Does there exist a ring all of whose elements are left zero-divisors but only one element is a right zero-divisor?
The motivation for asking this question is that if there exists atleast one left zero-divisor there exist atleast one-right zero divisor. Now, it seems a natural question to aks if assuming "many" left-zero divisors will result in "more" right-zero divisors. A specific and extremal version if this idea is the question formulated above.
It seems the following.
Such a non-trivial ring is unique. Indeed, assume that $R$ is a ring all of whose elements are left zero-divisors but only one element $r\ne 0$ is a right zero-divisor and $R$ contains at least three distinct elements. Let $x\in R$ be an arbitrary non-zero element. Since $x$ is a left zero-divisor, there exists a non-zero element $t\in R$ such that $xt=0$. So, $t$ is a right zero-divisor, so $t=r$. Therefore $xr=0$ for each element $x\in R$. In particular, $rr=0$. Since $x(r+r)=xr+xr=0$ for each element $x\in R$, $r+r$ is a right zero-divisor. Since $r\ne 0$, $r+r\ne r$, so $r+r=0$. Again, let $x\in R$ be an arbitrary non-zero element. Then $rx$ is a right zero-divisor, so $rx=0$ or $rx=r$. But if $rx=0$ then $x$ is a right zero-divisor, therefore $x=r$. So $rx=r$ for each element $x\in R$ distinct from $0$ or $r$. Let $x,y$ be elements of the ring $R$ distinct from $0$ or $r$. Then $r(x+y)=rx+ry=r+r=0$. Therefore $x+y=0$ or $x+y=r$. In particular, $x+x=0$ or $x+x=r$. If $x+x=r$ then $0=xr=x(x+x)=$ $xx+xx=(x+x)x=rx=r$, a contradiction. Therefore $x+x=0$. Hence $y=-x=x$ or $y=r-x=r+x$. Thus the ring $R$ contains exactly four elements: $0$, $r$, $x$ and $x+r$. Since $x$ is not a right zero-divisor, $xx\ne 0$. If $xx=r$ then $0=xr=xxx=rx=r$, a contradiction. If $xx=x+r$ then $xx+r=xx+rx=$ $(x+r)x=xxx=x(x+r)=$ $xx+xr=xx,$ a contradiction. So $xx=x$. Then $(x+r)x=xx+rx=xx+r=x+r$, $x(x+r)=xx+xr=xx=x$, and $(x+r)(x+r)=xx+xr+rx+rr=xx+r=x+r$.

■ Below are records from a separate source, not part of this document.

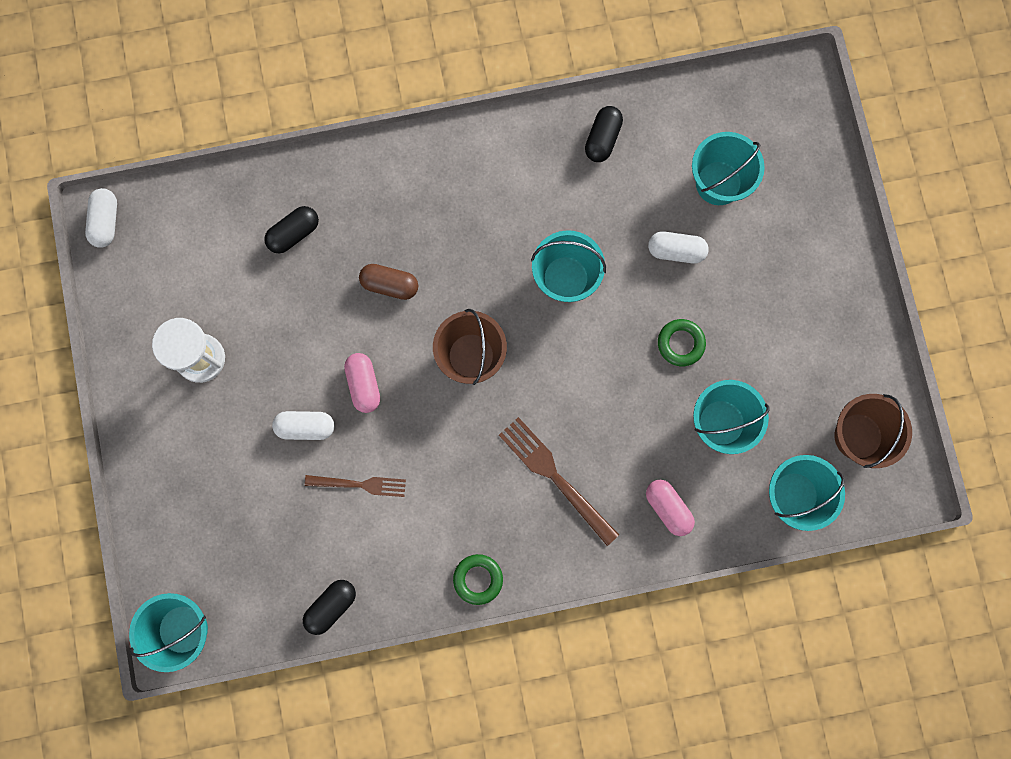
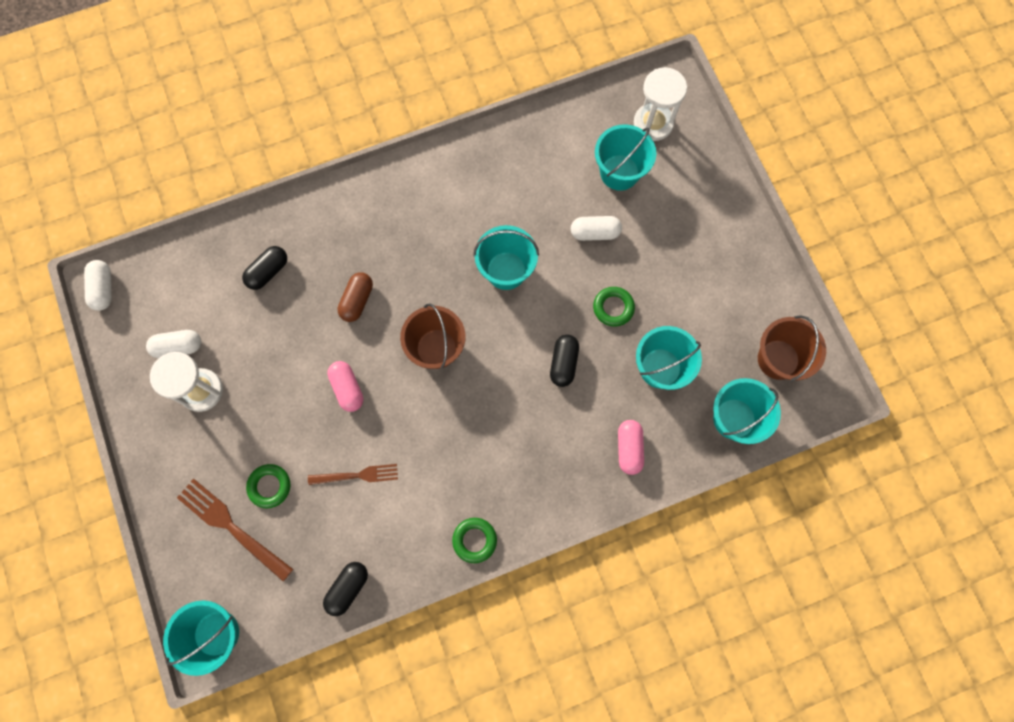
camera: 10 degrees left, 5 degrees down
white capsule [272,411,334,440] -> white capsule moved to [146,330,201,358]
brown capsule [359,264,418,300] -> brown capsule turned 75 degrees counterclockwise [337,272,373,322]
brown fork [499,417,619,546] -> brown fork moved to [177,479,293,582]
black capsule [585,106,623,162] -> black capsule moved to [550,335,579,387]
pink capsule [646,480,695,536] -> pink capsule turned 45 degrees clockwise [618,420,644,475]
none -> green ring [246,464,290,508]
none -> white hourglass [634,67,687,141]

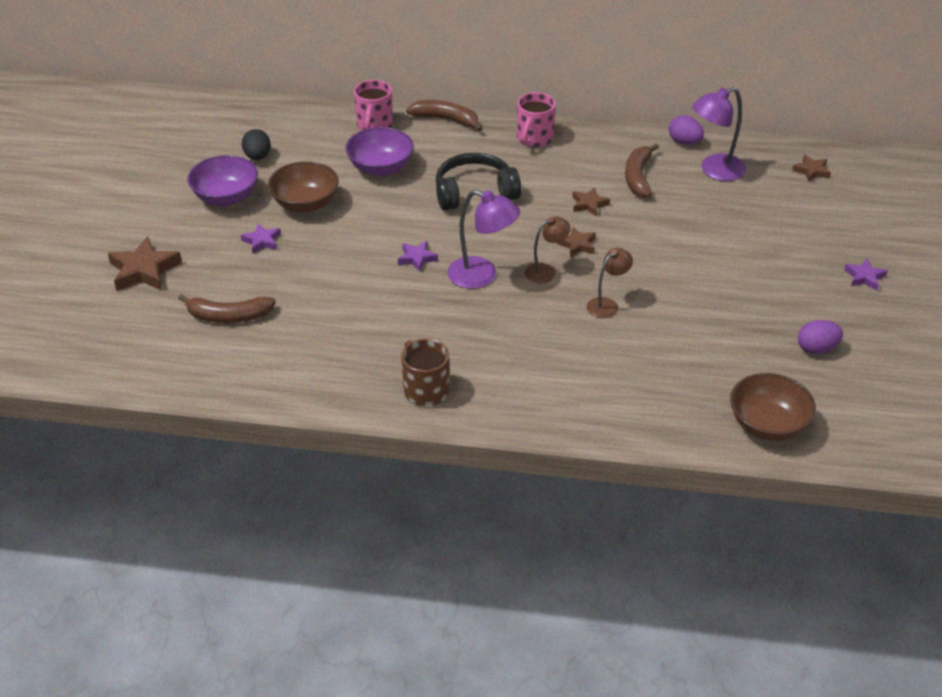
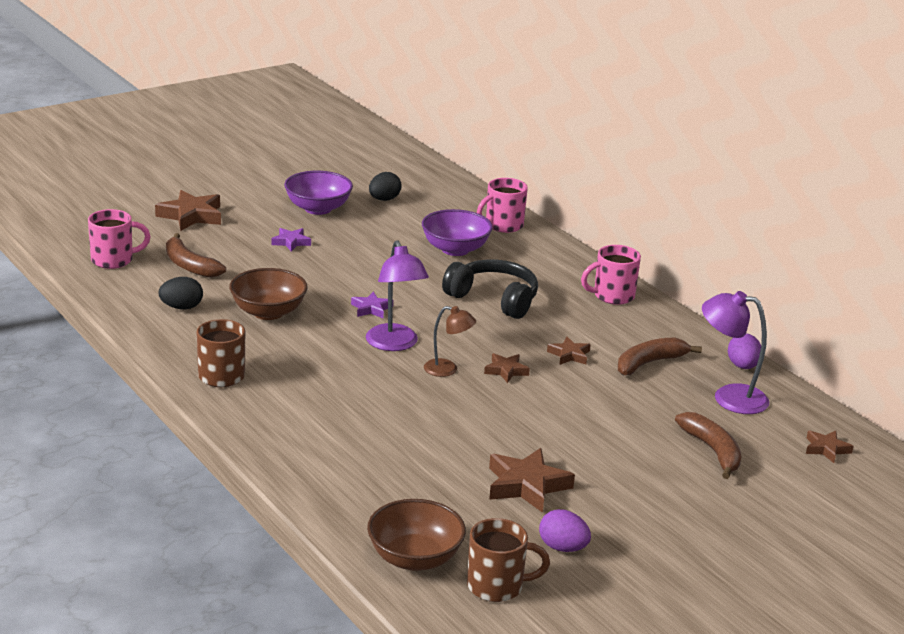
camera: 45 degrees right, 15 degrees down
brown bowl [268,161,339,213] -> brown bowl moved to [229,268,307,320]
brown banana [406,100,482,132] -> brown banana moved to [675,412,742,479]
brown lamp [587,248,633,318] -> none
purple star [844,259,887,291] -> none
none -> pink mug [88,209,151,269]
none -> black egg [158,277,203,310]
none -> brown mug [467,518,550,602]
none -> brown star [489,448,575,513]

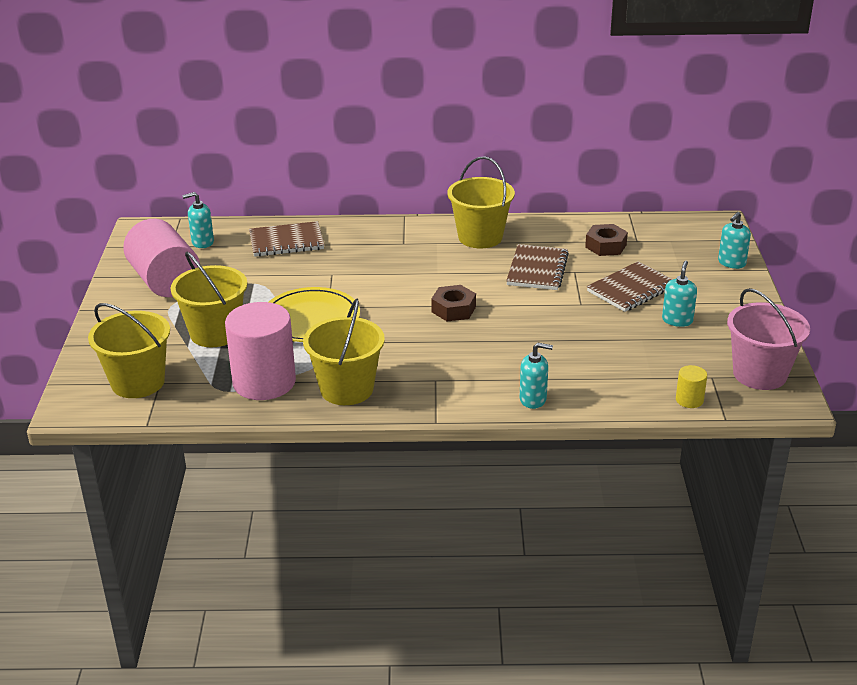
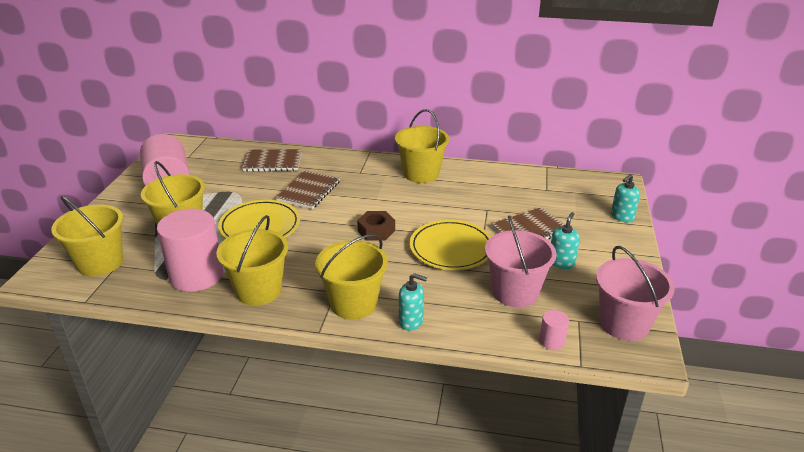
camera: 10 degrees right, 0 degrees up
turquoise soap dispenser [182,192,214,248] -> none
brown notebook [506,244,569,290] -> brown notebook moved to [276,170,340,209]
brown nut [585,224,628,256] -> none
yellow cylinder [676,365,707,408] -> pink cylinder [539,310,569,350]
none -> yellow bucket [315,234,388,319]
none -> yellow plate [410,220,491,270]
none -> pink bucket [485,215,557,307]

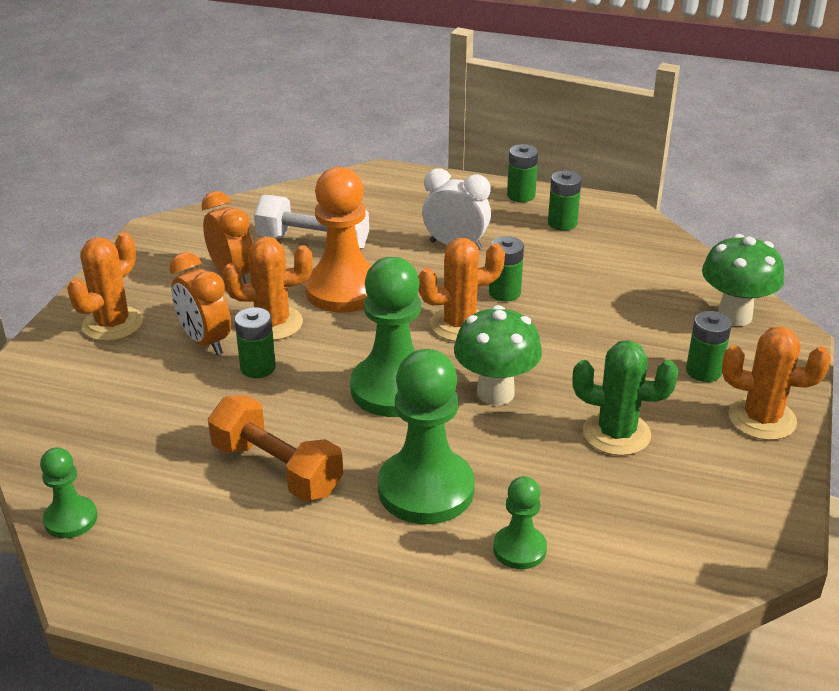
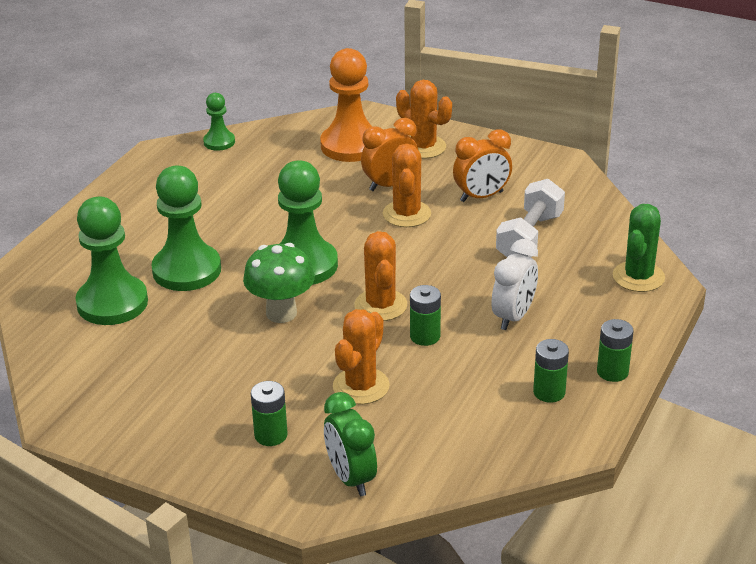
camera: 100 degrees right, 0 degrees up
orange dumbbell [208,395,343,501] -> none
green battery [235,307,276,378] -> none
orange pawn [305,167,372,313] -> orange pawn moved to [320,48,372,162]
green pawn [493,476,547,569] -> green pawn [76,197,148,325], size x1.91
green cactus [572,340,678,456] -> green cactus moved to [613,204,665,292]
green mushroom [702,234,784,326] -> green clock [324,392,377,496]
orange cactus [722,327,831,440] -> orange cactus moved to [333,309,390,404]

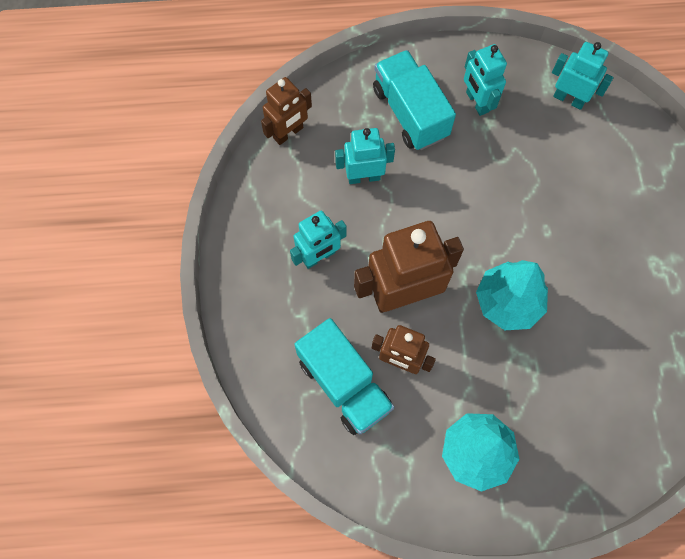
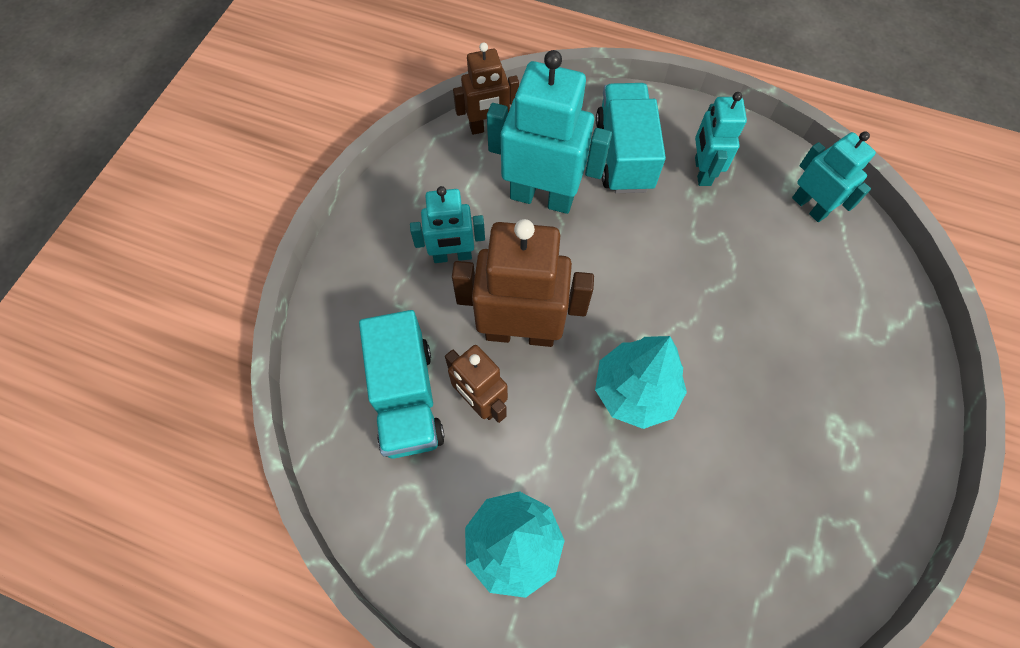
camera: 25 degrees right, 5 degrees down
turquoise robot [335,128,395,184] -> turquoise robot [487,50,612,214], size x1.68

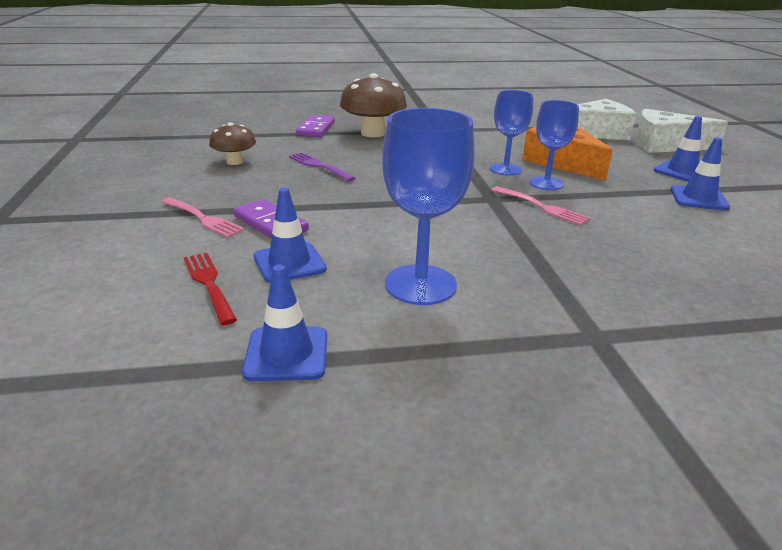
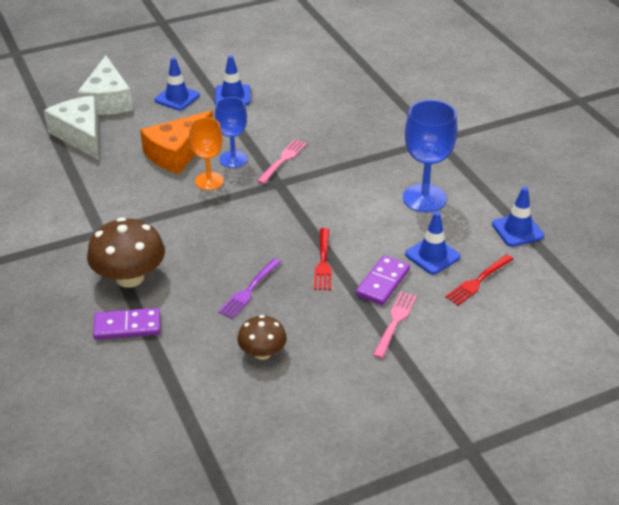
camera: 105 degrees left, 10 degrees up
blue goblet [490,90,533,176] -> orange goblet [189,118,224,190]
none -> red fork [314,228,332,290]

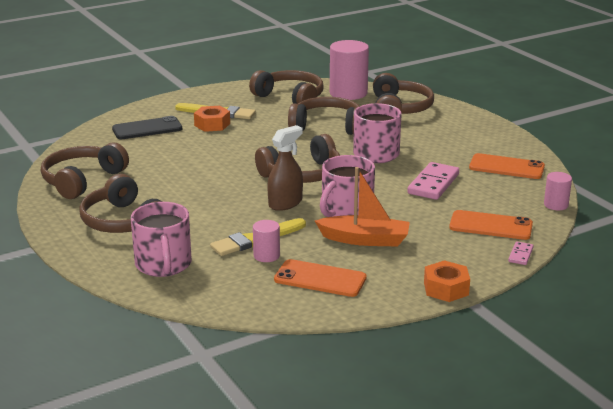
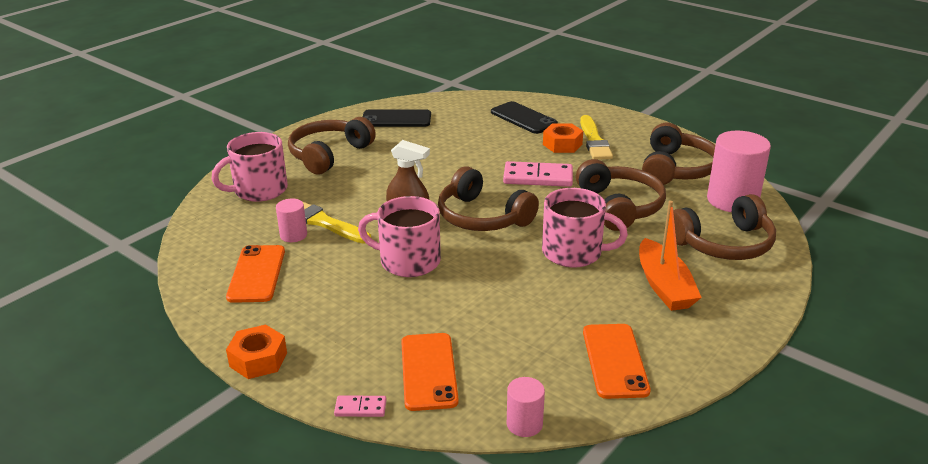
camera: 70 degrees right, 5 degrees up
brown headphones [41,142,129,199] -> black phone [363,109,431,127]
orange boat [315,167,410,246] -> orange boat moved to [639,201,702,311]
pink domino [407,162,459,200] -> pink domino moved to [503,161,573,187]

The table of addition $a+b$ for the ring $R$:
$$\begin{array}{c} a\setminus b & 0 & r & x & x+r\\ 0 & 0 & r & x & x+r\\ r & r & 0 & x+r & x\\ x & x & x+r & 0 & r\\ x+r & x+r & x & r & 0 \end{array}$$
The table of multiplication $ab$ for the ring $R$:
\begin{array}{c} a\setminus b & 0 & r & x & x+r\\ 0 & 0 & 0 & 0 & 0\\ r & 0 & 0 & 0 & 0\\ x & 0 & 0 & x & x\\ x+r & 0 & 0 & x+r & x+r \end{array}
Thus the ring $R$ can be realized as the ring of $2\times 2$ matrices of the form $\left( \begin{array}{} a & 0\\ b & 0 \end{array} \right)$ over the ring $\Bbb Z_2$, where $0=\left(\begin{array}{} 0 & 0\\ 0 & 0 \end{array}\right)$, $r=\left(\begin{array}{} 0 & 0\\ 1 & 0 \end{array}\right)$, $x=\left(\begin{array}{} 1 & 0\\ 0 & 0 \end{array}\right)$, and $x+r=\left(\begin{array}{} 1 & 0\\ 1 & 0 \end{array}\right)$.